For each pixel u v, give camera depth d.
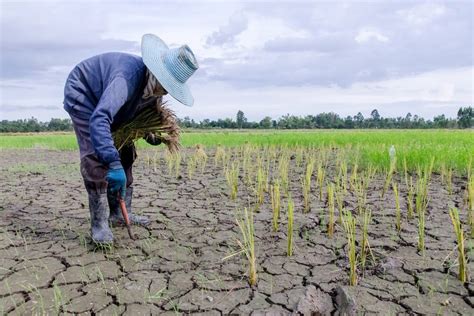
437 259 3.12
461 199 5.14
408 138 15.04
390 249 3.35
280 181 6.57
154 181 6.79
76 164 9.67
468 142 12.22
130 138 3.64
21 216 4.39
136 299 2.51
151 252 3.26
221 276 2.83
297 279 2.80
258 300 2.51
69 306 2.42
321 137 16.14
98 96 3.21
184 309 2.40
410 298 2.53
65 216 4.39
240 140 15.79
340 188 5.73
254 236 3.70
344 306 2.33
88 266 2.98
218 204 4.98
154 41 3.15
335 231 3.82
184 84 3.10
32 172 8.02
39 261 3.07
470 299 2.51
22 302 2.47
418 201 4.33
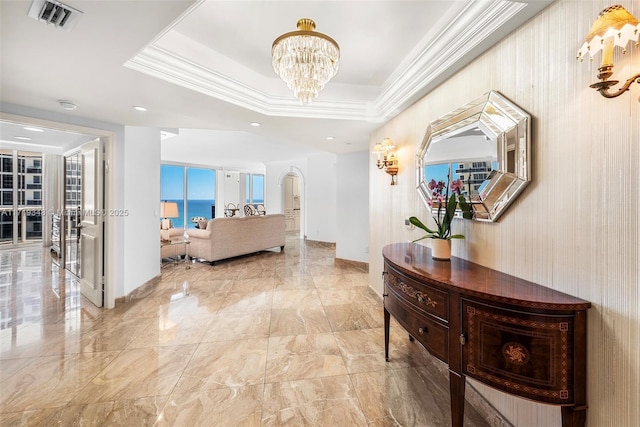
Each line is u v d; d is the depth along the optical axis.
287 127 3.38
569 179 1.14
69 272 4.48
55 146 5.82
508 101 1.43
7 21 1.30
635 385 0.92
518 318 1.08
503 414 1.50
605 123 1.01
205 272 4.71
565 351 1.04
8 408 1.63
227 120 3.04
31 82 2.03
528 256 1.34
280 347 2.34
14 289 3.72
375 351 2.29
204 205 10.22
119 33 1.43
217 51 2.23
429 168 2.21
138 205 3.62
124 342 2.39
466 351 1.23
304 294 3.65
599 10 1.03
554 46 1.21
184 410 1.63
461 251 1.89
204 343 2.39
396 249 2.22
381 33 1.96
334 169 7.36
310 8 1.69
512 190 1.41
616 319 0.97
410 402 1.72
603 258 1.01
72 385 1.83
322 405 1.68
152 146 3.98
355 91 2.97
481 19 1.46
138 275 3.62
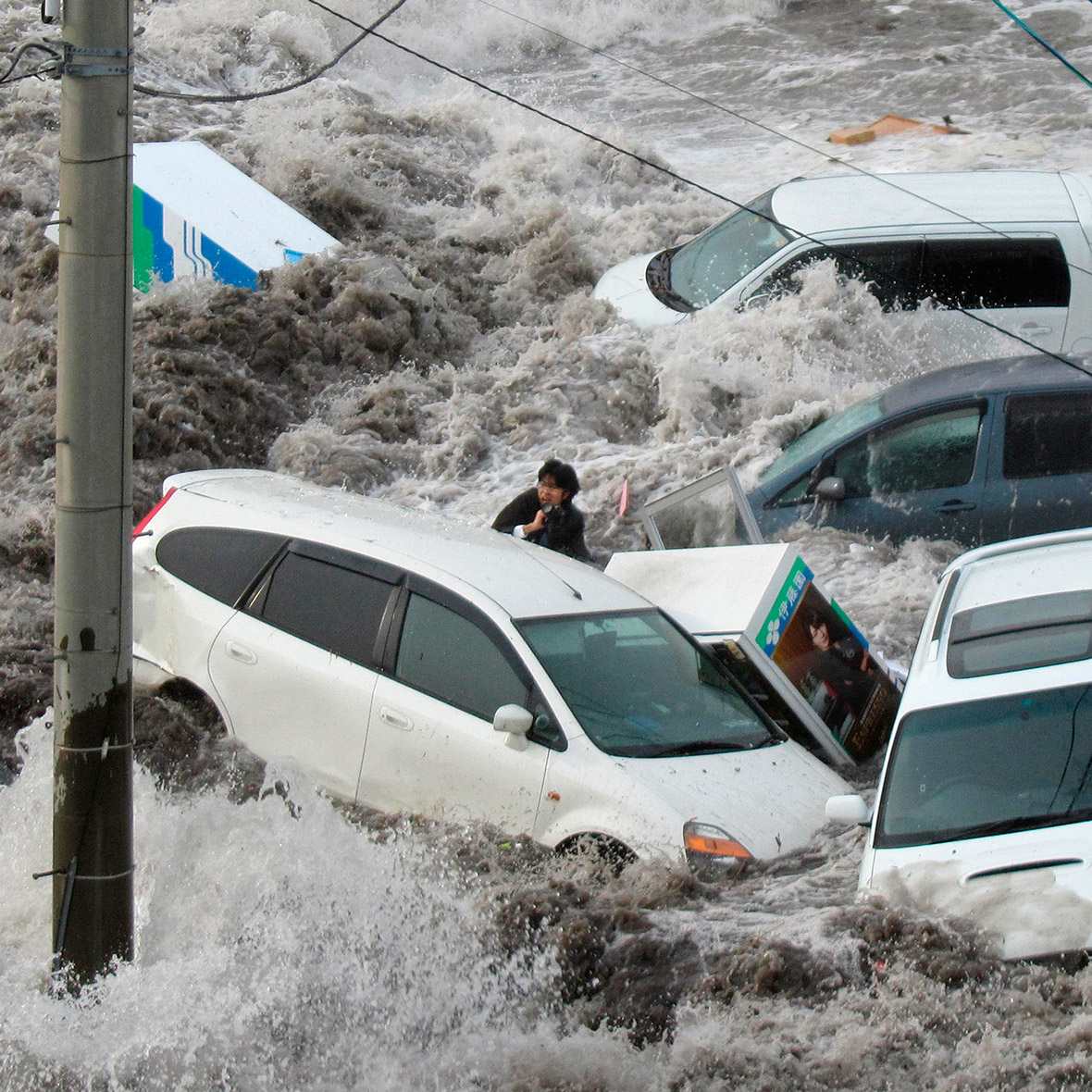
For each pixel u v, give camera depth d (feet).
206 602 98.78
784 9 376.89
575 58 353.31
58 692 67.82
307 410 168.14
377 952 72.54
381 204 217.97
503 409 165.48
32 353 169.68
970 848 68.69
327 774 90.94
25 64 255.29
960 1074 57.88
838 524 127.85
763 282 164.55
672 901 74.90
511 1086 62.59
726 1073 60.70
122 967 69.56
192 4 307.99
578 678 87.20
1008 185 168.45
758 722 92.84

# # #

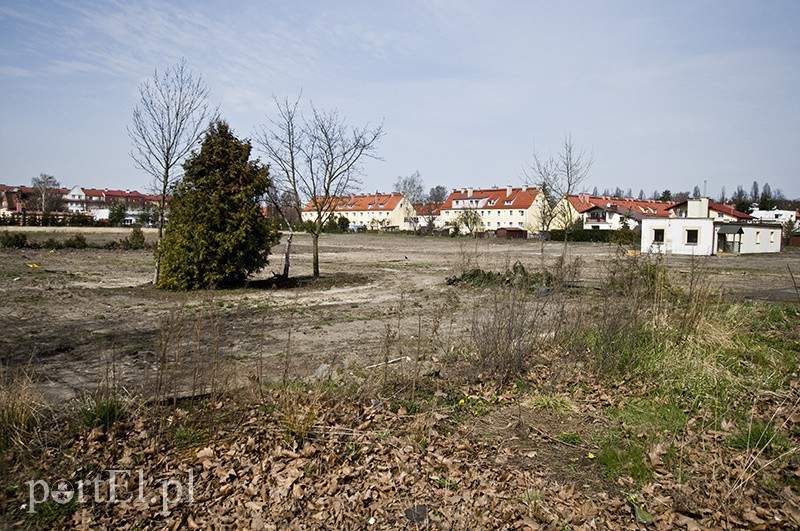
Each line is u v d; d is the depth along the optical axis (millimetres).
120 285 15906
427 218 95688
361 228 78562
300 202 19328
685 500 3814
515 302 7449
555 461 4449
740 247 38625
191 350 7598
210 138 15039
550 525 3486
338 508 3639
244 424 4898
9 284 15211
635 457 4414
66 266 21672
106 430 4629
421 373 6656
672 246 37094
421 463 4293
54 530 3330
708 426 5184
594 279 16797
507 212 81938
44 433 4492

# # #

* _Task directions_: Counting only lines that hold the word "pixel", report how many there are in the listing above, as a number alone.

* _Written answer_: 2